Clones this Function.

Parameters:

  • parameterCloneMethod: specifies how the parameters of Function are cloned: ParameterCloningMethod.Share - Parameters are shared between the Function being cloned and the new clone. This value should be used if the cloned Function is used for concurrent evaluation. ParameterCloningMethod.Clone - New learnable Parameters are created and initialized with the current values of the corresponding Parameters of the Function being cloned. ParameterCloningMethod.Freeze - Parameters are cloned and made immutable; i.e. Constants in the new clone (e.g. for use as a fixed feature extractor). ParameterCloningMethod is defined here.

public Function FindByName(string name, bool nestedSearchInsideBlockFunction)

Finds a function with the given name in the Function graph underlying the Function. If more than one function with the same name exists, an exception is thrown. If nestedSearchInsideBlockFunction is true, search all functions inside block functions too.

Parameters:

  • name: the name to be searched for.
  • nestedSearchInsideBlockFunction: if it is true, all functions inside block functions are also examined.

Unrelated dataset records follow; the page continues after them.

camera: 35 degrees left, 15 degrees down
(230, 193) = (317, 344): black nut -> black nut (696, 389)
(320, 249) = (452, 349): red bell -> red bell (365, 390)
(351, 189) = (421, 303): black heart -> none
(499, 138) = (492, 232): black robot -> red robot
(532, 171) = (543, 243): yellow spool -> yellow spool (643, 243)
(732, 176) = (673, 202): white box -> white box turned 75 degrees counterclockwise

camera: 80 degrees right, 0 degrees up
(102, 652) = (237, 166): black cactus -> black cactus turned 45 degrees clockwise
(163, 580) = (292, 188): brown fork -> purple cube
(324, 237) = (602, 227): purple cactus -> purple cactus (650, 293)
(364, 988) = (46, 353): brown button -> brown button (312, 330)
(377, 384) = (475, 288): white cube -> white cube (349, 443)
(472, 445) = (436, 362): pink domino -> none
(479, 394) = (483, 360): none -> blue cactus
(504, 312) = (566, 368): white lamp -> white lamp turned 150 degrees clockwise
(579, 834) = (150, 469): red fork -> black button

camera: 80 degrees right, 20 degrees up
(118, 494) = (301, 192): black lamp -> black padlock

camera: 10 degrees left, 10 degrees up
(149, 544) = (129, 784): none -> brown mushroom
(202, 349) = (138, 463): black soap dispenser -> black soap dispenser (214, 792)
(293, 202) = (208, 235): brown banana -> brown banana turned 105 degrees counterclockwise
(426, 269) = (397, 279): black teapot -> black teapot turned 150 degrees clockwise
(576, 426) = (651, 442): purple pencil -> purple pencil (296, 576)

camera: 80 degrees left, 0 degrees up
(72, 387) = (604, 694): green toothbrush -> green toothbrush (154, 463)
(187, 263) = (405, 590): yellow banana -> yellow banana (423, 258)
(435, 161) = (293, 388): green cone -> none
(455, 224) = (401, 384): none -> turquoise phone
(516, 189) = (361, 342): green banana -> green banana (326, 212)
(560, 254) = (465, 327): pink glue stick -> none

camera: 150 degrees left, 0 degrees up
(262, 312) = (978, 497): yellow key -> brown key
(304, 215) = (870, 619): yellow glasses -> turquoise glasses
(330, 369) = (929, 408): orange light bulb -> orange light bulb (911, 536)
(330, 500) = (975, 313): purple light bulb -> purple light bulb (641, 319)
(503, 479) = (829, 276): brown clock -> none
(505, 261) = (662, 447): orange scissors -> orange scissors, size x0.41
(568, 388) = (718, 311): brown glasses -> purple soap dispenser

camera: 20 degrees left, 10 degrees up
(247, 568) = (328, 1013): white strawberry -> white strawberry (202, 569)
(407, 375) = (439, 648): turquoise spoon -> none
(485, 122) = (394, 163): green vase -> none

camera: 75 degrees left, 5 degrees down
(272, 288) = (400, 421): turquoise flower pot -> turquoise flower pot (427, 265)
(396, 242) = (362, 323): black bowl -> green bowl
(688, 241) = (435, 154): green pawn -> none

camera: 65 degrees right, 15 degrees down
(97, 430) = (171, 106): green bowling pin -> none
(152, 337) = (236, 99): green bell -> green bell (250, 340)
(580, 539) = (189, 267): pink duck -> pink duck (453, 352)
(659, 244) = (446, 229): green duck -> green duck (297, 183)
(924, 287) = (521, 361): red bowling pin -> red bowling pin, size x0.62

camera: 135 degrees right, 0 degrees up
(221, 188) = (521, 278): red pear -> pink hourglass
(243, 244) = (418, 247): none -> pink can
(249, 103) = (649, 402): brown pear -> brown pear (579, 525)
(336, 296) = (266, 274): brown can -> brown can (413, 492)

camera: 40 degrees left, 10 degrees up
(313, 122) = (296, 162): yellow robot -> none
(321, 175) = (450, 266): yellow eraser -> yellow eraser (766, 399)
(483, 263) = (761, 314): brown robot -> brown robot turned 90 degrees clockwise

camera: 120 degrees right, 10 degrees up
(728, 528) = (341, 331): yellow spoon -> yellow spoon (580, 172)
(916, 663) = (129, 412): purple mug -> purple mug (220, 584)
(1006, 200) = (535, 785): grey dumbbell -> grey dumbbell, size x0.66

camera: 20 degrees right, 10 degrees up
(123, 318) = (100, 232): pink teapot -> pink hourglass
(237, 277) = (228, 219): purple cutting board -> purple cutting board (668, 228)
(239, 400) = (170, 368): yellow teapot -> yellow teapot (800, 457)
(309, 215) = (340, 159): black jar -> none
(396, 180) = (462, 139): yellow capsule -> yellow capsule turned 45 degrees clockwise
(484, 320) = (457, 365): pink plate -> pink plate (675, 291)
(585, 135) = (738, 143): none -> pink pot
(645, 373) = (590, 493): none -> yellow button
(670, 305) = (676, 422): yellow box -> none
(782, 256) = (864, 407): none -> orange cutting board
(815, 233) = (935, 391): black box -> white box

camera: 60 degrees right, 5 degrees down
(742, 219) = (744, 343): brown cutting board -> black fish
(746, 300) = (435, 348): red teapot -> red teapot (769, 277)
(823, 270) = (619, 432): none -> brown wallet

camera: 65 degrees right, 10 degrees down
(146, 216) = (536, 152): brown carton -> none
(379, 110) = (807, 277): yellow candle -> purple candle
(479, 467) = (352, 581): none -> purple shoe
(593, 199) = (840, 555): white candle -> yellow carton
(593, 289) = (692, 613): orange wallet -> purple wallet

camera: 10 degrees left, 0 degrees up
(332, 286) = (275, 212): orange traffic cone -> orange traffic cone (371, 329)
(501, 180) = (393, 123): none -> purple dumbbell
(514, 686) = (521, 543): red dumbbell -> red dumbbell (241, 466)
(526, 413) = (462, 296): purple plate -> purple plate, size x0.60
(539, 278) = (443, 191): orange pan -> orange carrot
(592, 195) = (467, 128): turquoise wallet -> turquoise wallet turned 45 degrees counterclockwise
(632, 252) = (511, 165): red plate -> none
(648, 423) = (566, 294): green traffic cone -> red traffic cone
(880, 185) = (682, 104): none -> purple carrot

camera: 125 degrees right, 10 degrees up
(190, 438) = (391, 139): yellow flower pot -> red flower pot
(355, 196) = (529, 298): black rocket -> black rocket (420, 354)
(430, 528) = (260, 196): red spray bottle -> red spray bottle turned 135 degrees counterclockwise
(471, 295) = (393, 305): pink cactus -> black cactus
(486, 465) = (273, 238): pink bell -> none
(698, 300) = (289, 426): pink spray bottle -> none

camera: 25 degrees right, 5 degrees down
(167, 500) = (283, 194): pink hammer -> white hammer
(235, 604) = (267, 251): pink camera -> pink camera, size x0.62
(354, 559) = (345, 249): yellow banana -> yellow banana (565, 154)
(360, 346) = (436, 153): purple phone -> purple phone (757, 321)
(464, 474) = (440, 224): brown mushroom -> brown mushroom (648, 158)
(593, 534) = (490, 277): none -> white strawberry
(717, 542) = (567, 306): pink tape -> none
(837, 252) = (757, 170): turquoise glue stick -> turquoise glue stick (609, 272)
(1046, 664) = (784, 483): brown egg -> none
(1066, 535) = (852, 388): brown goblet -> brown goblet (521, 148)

public IList<Function> FindAllWithName(string name, bool nestedSearchInsideBlockFunction = false)

Finds a list of functions with the given name in the Function graph underlying the Function. If nestedSearchInsideBlockFunction is true, search all functions inside block functions too.

Parameters:

  • name: the name to be searched for.
  • nestedSearchInsideBlockFunction: if it is true, all functions inside block functions are also examined.

public static Function Load(string modelFile, DeviceDescriptor computeDevice)

Loads a Function from a model file.

Parameters:

  • modelFile: the path to the model file.
  • computeDevice: the device on which the Function is loaded.

public static Function Load(byte[] modelBuffer, DeviceDescriptor computeDevice)

Loads a Function from a memory buffer representing a model.

Parameters:

  • modelBuffer: the byte array contains the serialized model content.
  • computeDevice: the device on which the Function is loaded.

public static Function Combine(IEnumerable<Variable> operands)

Creates a new Function instance which combines the outputs of the specified list of 'operands' of Functions. The 'Outputs' of the new 'Function' are union of the 'Outputs' of each of the specified 'operands' Functions. As an example, when creating a classification model, typically the CrossEntropy loss Function and the ClassificationError Function comprise the roots of the computation graph which can be "Combine"d to create a single Function with 2 outputs; viz. CrossEntropy loss and ClassificationError output.

Parameter:

  • operands: the list of the functions or variables that should be included in the Outputs of the new function.

public static Function AsComposite(Function rootFunction, string name = "")

Creates a composite Function that has the specified rootFunction as its root. The composite denotes a higher-level Function encapsulating the entire graph of Functions underlying the specified rootFunction.

Parameters:

  • rootFunction: the root of the composite function to be created.
  • name: the name of the composite function to be created.

public static Function Alias(Variable operand, string name = "")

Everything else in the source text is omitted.